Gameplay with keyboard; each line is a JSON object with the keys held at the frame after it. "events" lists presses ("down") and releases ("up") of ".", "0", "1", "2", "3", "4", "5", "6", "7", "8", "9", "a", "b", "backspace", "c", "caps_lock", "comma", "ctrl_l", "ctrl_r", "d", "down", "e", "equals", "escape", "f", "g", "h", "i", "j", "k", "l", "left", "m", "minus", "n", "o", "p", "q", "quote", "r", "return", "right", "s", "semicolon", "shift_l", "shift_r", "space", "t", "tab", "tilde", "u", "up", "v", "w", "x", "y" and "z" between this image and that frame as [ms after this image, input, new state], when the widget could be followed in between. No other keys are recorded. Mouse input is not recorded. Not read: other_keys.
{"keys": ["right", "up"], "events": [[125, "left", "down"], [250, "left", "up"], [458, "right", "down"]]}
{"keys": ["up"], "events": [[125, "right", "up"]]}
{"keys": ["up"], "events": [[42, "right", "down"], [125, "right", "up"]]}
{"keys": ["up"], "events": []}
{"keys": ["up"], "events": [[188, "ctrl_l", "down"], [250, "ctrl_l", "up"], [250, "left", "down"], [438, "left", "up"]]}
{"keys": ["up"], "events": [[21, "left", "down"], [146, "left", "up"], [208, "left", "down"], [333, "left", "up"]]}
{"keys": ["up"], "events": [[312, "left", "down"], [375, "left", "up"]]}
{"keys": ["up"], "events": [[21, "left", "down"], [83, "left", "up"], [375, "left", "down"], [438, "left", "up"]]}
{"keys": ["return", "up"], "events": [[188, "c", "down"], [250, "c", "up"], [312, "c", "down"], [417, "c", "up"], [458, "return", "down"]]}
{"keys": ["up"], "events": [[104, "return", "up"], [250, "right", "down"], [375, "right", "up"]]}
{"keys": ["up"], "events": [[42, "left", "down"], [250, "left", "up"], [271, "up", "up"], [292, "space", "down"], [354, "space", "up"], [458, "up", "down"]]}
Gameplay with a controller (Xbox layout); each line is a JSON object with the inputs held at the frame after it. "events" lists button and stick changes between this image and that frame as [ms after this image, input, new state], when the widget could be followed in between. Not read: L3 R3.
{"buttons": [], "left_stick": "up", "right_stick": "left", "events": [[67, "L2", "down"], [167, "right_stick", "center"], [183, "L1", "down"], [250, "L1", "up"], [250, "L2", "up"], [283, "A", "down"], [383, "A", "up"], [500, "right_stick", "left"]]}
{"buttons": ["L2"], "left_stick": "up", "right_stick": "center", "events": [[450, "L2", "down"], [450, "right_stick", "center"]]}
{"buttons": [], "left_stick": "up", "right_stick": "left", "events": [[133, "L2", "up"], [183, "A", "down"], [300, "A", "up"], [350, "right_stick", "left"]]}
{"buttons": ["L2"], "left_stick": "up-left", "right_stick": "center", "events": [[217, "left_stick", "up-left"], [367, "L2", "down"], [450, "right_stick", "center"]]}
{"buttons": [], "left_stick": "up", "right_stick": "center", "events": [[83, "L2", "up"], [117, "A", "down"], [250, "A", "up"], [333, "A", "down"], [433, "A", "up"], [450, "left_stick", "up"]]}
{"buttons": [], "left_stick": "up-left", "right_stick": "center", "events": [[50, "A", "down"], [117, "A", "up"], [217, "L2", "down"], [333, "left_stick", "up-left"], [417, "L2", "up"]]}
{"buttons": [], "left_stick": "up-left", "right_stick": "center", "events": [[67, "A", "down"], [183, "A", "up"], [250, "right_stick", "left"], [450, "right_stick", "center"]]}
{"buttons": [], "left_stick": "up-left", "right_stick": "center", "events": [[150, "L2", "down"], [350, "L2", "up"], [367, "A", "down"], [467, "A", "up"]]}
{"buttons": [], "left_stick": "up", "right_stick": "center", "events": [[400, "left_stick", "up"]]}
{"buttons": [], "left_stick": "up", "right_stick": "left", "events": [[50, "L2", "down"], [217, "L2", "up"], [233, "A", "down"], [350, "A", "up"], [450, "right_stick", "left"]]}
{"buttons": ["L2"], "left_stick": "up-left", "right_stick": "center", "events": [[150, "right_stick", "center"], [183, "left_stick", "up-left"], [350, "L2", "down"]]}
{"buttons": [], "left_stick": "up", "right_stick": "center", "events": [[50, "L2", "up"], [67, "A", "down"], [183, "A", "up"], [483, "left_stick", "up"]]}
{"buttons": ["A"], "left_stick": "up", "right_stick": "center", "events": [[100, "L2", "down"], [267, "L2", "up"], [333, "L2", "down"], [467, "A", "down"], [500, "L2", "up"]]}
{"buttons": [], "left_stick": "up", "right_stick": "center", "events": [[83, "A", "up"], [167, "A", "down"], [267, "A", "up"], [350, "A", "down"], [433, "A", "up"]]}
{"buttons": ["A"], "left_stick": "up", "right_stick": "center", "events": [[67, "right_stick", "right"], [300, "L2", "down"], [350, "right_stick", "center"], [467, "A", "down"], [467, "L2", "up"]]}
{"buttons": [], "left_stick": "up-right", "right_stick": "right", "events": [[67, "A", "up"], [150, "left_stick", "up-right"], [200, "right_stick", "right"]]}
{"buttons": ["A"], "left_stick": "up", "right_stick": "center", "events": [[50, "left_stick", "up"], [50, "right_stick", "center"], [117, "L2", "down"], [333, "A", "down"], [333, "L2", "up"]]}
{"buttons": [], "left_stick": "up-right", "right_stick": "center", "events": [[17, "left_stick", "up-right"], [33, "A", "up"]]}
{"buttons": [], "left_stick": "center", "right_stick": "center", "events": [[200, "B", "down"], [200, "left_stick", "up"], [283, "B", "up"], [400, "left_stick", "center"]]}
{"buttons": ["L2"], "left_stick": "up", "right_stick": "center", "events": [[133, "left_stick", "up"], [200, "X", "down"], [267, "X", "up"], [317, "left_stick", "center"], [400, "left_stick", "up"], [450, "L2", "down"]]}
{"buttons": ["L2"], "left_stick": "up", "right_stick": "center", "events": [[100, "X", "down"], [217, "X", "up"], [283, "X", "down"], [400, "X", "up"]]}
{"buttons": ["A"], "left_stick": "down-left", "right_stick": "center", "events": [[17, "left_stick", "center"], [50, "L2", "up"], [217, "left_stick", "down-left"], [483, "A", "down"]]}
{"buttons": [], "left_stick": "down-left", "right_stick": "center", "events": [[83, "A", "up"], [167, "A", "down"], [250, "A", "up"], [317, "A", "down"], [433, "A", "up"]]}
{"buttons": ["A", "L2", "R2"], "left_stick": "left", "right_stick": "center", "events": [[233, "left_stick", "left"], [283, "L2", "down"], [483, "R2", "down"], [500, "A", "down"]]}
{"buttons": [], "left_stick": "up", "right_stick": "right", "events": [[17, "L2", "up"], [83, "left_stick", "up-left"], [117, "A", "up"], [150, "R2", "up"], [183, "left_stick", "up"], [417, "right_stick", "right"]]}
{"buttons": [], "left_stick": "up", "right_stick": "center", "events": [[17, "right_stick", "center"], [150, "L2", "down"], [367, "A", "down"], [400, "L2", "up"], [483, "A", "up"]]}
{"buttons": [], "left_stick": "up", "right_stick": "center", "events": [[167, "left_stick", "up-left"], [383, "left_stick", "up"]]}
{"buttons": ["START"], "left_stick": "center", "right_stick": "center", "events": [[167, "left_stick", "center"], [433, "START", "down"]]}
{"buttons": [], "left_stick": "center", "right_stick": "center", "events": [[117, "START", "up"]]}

•••••

#### Requirement:
Copy out each line of the entries above that holds "START".

#### Exercise output:
{"buttons": ["START"], "left_stick": "center", "right_stick": "center", "events": [[167, "left_stick", "center"], [433, "START", "down"]]}
{"buttons": [], "left_stick": "center", "right_stick": "center", "events": [[117, "START", "up"]]}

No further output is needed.